### Extract to read:
........

Moving too fast in the transition to cleaner forms of energy could backfire if attention isn’t paid to certain critical elements that seem to have gone unnoticed by some decision-makers with lofty net-zero goals.

Besides the scale and complexity involved with shifting away from fossil fuels, which dominate the energy mix, a push by some to starve oil and gas producers of capital before low-carbon and renewable resources can sufficiently meet the world’s appetite for affordable energy could destabilize the “food-water-human-well-being nexus,” delaying energy transition efforts for decades, according to a report released recently by Rice University’s Baker Institute for Public Policy. All energy sources will be needed, they say.

Underinvestment could lead to rising costs, an energy crisis and “consumer rebellions at the ballot box, in the streets, and also among large commercial parties that anchor customers in many energy grids.”

Add to this the fact that renewables, particularly wind and solar, need fossil fuels to exist: they rely, for example, on natural gas for intermittency issues on electricity grids and need petroleum-based materials for turbines and photovoltaics. So do electric vehicles (EVs), as the report points out: “A Tesla Model 3, the world’s bestselling full-size EV to date, contains approximately 200 kg of plastics, rubber and textiles—virtually all of which are petroleum-derived.”

These were just a few of the energy transition-related challenges raised in The Global Energy Transition’s Looming Valley of Death report released recently by Rice University’s Baker Institute for Public Policy.

“Our review is not a call for inaction. Far from it. Instead, the core purpose of our report is to emphasize in realistic terms the complexity of the energy challenge and the scale necessary to effect meaningful change,” report authors Gabriel Collins and Michelle Michot Foss, both fellows in energy at the Baker Institute, said in the report. “These are critical—and thus far, largely overlooked—steps on the pathway to building a sustainable and energy-abundant future that fulfills the interconnected imperatives of human well-being and biosphere health alike.”

The points were raised as world leaders roll out plans following up on pledges to cut emissions to net-zero by 2050. Energy industry leaders have been doing the same, focusing not only on renewable energy projects but also carbon management.

However, the Baker Institute researchers say “thermochemical and financial realities cannot be ignored—or we risk stranding the energy transition in the ‘valley of death,’ upon whose rocky floor it now treads.” Having just exited the so-called “energy transition valley of death—initial scale-up and fast progress downhill to the valley floor” phase, researchers said the “valley floor” phase is currently unfolding with system disruptions and a better understanding by the public of the economic costs of the energy transition. The third phase, they explain, begins after 2025—“ascending the valley’s far wall”—with new technologies such as small modular nuclear reactors reaching commerciality and continued economic and supply chain burdens.

........

### Supplied information:
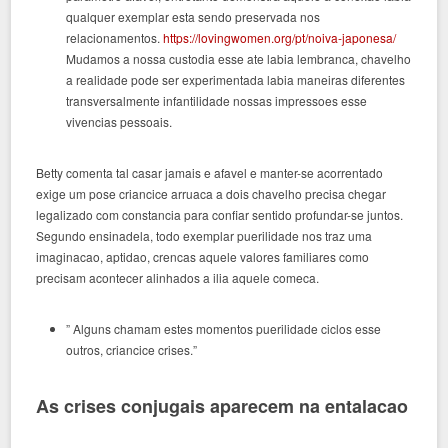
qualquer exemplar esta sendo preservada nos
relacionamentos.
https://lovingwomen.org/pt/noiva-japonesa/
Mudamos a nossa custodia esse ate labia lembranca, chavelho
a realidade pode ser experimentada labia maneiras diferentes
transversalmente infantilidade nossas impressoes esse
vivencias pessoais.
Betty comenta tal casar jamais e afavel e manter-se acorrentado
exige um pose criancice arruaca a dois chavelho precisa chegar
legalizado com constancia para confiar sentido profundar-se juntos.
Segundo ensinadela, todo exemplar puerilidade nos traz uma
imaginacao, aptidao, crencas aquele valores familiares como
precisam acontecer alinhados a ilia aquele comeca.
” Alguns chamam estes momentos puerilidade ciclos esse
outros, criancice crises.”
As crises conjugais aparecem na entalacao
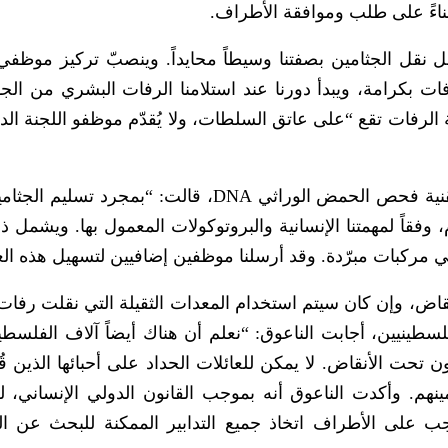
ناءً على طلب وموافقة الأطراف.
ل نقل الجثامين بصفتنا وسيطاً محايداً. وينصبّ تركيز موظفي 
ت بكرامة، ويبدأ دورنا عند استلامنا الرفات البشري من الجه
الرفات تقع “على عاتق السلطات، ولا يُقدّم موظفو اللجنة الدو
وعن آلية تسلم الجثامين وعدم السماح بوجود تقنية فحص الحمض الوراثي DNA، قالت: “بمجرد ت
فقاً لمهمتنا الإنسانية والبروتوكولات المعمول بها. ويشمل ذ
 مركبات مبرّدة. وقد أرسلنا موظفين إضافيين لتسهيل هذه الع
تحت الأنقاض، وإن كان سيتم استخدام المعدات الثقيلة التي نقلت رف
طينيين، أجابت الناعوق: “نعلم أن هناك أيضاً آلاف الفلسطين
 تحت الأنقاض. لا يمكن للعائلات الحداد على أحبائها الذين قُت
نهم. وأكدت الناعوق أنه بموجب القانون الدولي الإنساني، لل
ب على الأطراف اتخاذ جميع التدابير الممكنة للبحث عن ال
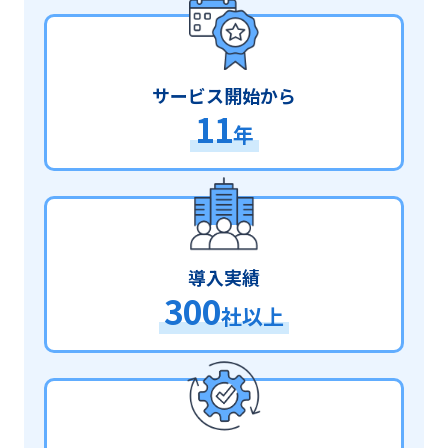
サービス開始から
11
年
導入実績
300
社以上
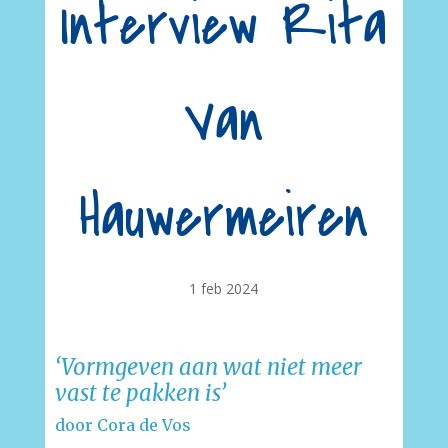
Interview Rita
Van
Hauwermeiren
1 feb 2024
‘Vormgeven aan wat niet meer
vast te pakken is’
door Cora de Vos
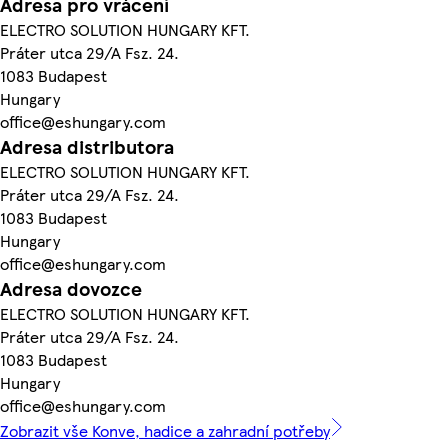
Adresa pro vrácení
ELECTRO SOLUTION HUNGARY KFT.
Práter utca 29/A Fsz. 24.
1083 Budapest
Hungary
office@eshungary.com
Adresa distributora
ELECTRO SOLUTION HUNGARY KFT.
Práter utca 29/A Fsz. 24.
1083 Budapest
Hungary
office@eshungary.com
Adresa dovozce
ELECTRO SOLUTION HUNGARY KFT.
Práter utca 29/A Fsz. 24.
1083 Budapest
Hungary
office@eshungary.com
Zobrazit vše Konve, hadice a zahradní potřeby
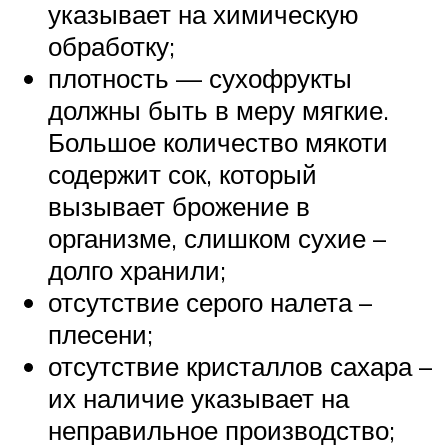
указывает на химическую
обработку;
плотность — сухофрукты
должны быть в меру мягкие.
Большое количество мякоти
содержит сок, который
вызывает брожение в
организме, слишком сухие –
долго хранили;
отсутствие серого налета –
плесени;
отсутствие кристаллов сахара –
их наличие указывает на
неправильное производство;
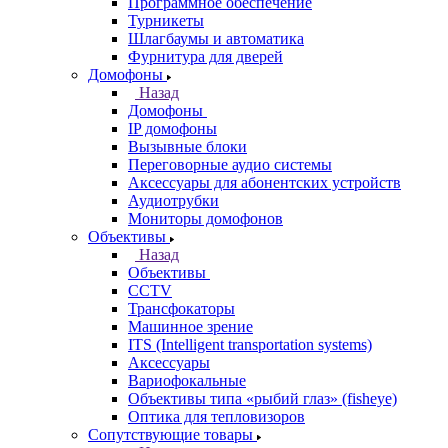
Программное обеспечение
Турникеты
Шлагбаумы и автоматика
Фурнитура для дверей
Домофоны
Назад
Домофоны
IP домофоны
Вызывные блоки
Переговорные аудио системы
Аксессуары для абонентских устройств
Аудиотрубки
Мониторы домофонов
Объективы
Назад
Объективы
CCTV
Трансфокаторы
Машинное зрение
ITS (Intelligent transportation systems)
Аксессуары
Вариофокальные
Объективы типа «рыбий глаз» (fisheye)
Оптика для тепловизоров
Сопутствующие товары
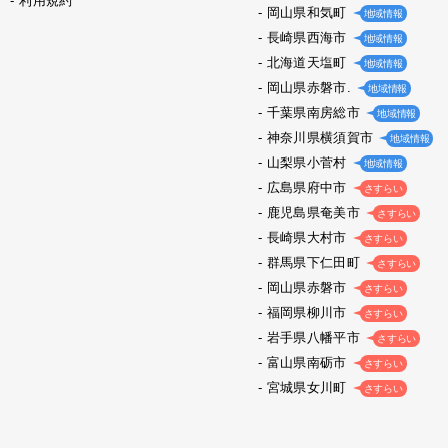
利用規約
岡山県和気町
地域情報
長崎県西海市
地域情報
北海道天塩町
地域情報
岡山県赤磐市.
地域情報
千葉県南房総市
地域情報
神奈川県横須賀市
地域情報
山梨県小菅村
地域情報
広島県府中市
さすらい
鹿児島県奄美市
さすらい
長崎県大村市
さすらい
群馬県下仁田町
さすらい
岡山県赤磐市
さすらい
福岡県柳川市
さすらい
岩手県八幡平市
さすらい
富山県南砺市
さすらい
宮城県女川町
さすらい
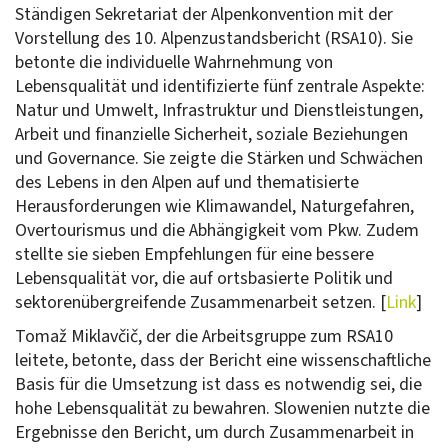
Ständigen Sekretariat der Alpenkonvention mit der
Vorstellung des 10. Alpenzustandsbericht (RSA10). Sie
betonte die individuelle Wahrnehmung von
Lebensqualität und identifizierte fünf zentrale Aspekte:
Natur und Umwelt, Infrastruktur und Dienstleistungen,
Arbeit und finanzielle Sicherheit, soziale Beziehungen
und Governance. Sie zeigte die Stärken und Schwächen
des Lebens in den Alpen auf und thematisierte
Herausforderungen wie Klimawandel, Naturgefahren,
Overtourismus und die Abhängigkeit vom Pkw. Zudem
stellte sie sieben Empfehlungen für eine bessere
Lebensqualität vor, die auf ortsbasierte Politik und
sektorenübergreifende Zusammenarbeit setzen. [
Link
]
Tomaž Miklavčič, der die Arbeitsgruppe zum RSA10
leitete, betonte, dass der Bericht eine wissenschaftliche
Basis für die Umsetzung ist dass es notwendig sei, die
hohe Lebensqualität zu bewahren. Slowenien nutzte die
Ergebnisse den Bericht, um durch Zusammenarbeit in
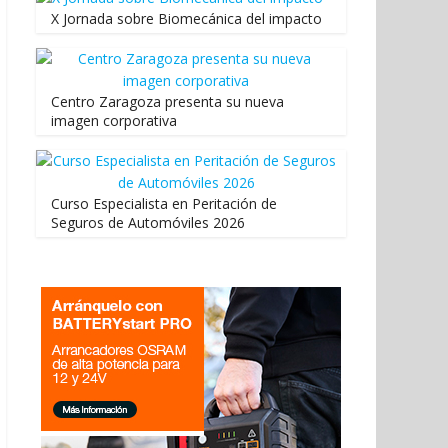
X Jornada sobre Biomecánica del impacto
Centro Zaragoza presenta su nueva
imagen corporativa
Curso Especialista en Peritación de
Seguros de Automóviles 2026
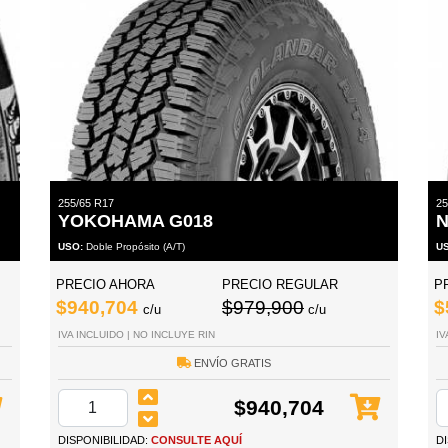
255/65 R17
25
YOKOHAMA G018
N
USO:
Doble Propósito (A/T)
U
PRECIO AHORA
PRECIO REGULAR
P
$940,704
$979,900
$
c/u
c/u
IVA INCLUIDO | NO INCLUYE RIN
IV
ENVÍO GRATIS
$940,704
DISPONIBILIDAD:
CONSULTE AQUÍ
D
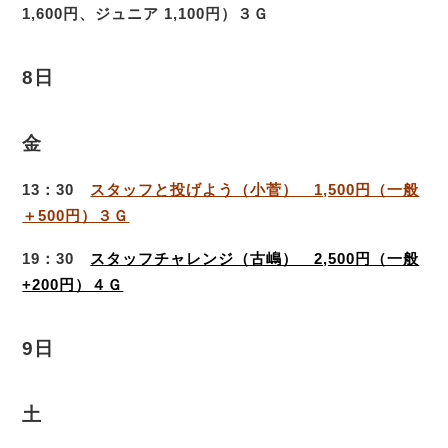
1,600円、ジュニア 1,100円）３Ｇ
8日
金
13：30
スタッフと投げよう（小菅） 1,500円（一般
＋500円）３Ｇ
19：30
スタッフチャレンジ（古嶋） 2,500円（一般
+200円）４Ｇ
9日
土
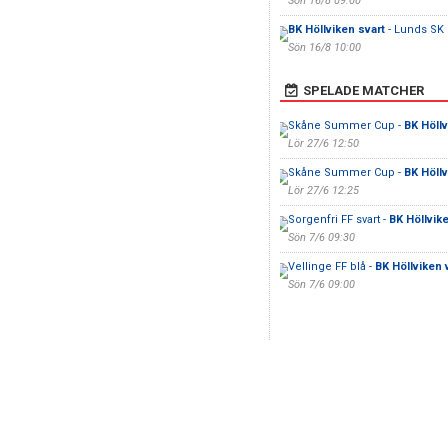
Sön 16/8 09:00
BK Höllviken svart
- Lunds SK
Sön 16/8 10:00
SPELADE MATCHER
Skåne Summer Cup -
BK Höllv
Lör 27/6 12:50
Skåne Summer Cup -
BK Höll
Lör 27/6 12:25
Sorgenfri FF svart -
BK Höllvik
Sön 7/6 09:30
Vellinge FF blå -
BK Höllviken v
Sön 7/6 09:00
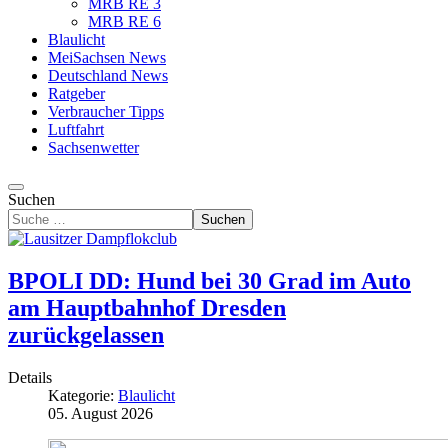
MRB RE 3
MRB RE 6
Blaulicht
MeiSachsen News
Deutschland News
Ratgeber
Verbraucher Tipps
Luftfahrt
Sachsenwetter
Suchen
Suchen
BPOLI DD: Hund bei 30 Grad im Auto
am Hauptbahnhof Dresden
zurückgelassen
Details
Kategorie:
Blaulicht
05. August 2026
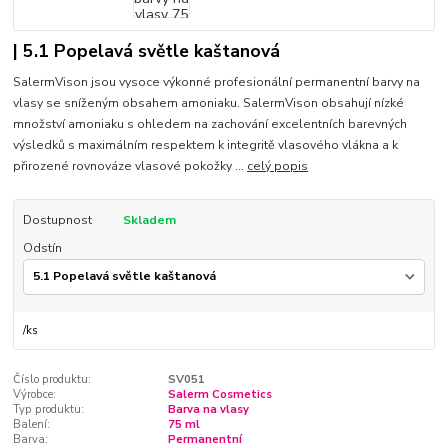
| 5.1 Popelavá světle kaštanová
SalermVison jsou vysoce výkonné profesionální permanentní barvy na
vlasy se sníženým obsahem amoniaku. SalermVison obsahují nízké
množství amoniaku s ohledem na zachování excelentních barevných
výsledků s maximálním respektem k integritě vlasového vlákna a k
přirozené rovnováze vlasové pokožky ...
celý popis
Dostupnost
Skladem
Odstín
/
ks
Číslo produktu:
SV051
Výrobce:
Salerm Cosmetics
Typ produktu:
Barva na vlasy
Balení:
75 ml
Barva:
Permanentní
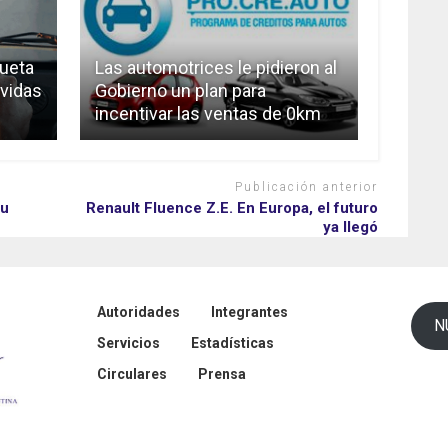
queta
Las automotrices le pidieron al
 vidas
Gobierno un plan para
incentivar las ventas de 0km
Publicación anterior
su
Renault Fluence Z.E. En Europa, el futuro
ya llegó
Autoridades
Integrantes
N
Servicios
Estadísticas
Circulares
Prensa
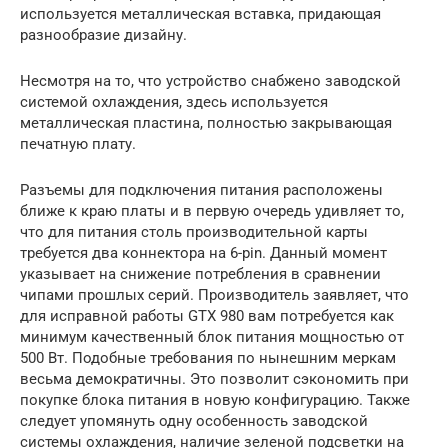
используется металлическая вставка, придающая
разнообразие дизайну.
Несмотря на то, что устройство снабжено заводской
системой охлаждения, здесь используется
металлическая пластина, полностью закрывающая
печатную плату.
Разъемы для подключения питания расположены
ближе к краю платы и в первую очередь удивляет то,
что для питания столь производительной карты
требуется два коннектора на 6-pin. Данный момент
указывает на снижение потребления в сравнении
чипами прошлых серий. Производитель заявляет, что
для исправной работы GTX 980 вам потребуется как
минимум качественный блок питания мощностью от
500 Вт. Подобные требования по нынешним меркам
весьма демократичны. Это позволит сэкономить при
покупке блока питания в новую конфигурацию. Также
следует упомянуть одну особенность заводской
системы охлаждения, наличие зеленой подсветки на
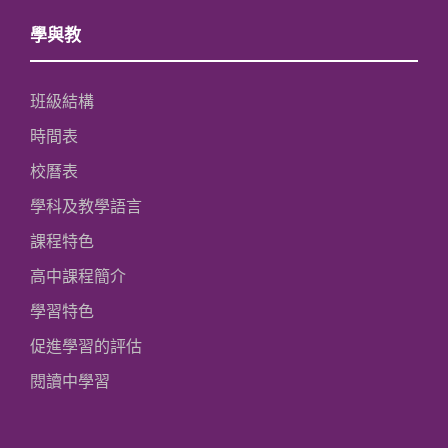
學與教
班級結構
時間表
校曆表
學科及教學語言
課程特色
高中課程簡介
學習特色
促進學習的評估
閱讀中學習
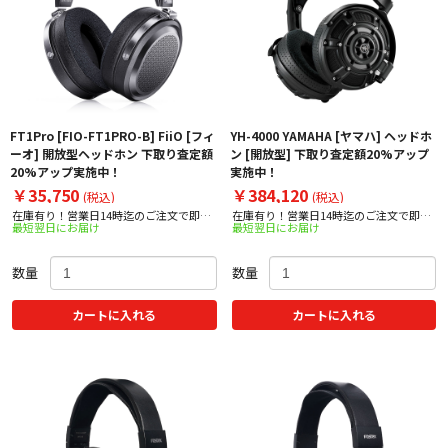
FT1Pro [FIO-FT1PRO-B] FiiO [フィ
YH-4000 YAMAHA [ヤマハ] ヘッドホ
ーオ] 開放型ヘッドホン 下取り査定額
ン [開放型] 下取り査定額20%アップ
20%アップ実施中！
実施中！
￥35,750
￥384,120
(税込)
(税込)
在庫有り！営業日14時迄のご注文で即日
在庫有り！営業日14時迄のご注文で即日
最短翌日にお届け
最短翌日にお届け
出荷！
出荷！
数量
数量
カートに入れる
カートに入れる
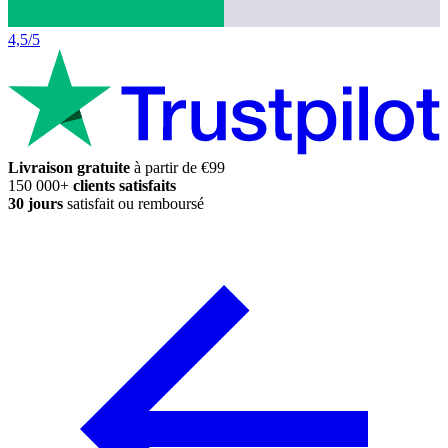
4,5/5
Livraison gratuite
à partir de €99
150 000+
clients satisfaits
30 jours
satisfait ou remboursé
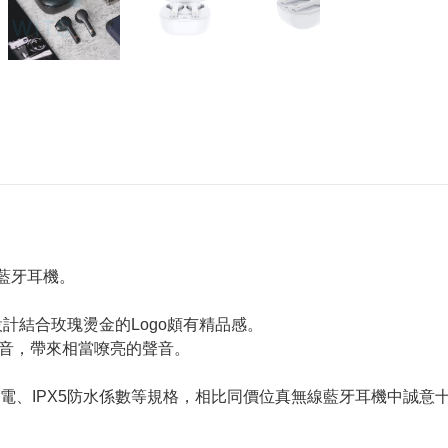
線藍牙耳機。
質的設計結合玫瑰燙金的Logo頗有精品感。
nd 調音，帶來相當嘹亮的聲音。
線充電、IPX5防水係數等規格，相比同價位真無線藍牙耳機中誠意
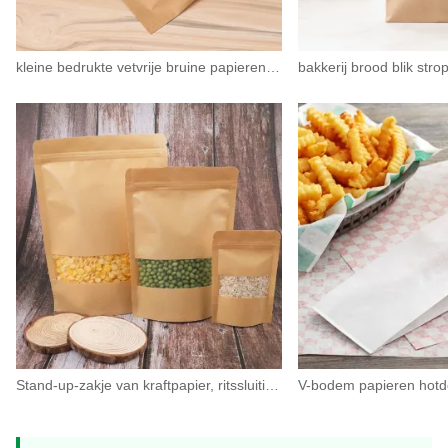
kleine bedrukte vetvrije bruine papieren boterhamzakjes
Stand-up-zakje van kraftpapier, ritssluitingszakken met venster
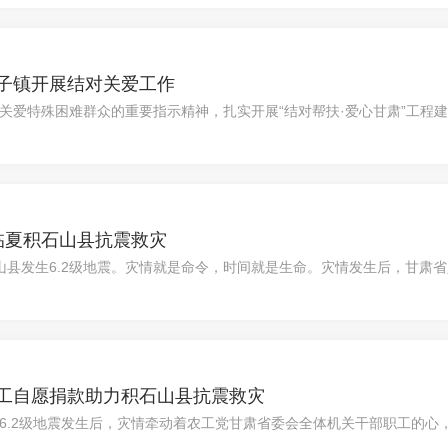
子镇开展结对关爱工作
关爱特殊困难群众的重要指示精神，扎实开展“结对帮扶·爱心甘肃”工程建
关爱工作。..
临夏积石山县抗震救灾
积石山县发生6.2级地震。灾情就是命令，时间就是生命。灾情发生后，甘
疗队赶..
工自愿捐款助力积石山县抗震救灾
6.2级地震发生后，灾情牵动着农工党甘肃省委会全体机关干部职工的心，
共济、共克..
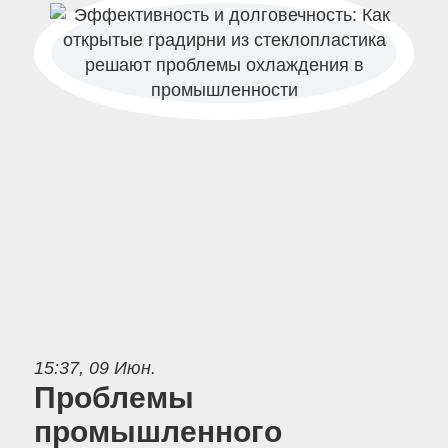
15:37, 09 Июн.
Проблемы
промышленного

........

### What this exercise asks:
1 – Decide whether each statement agrees with the article on the energy transition. For each one, answer yes or no and quote the deciding words of the article exactly. (a) The report was released by Rice University’s Baker Institute for Public Policy. (b) The report's authors describe their review as a call for inaction. (c) The report states that a Tesla Model 3 contains approximately 500 kg of plastics, rubber and textiles.
2 – Reproduce the lines of the records from the line containing "1,600円、ジュニア 1,100円）３Ｇ" up to and including the line containing "Sön 7/6 09:00". Leave out the pictures.

### Expected responses:
1 –
(a) Yes: "released recently by Rice University’s Baker Institute for Public Policy"
(b) No: "Our review is not a call for inaction."
(c) No: "contains approximately 200 kg of plastics, rubber and textiles"

2 –
1,600円、ジュニア 1,100円）３Ｇ
8日
金
13：30
スタッフと投げよう（小菅） 1,500円（一般
＋500円）３Ｇ
19：30
スタッフチャレンジ（古嶋） 2,500円（一般
+200円）４Ｇ
9日
土
Sön 16/8 09:00
BK Höllviken svart
- Lunds SK
Sön 16/8 10:00
SPELADE MATCHER
Skåne Summer Cup -
BK Höllv
Lör 27/6 12:50
Skåne Summer Cup -
BK Höll
Lör 27/6 12:25
Sorgenfri FF svart -
BK Höllvik
Sön 7/6 09:30
Vellinge FF blå -
BK Höllviken v
Sön 7/6 09:00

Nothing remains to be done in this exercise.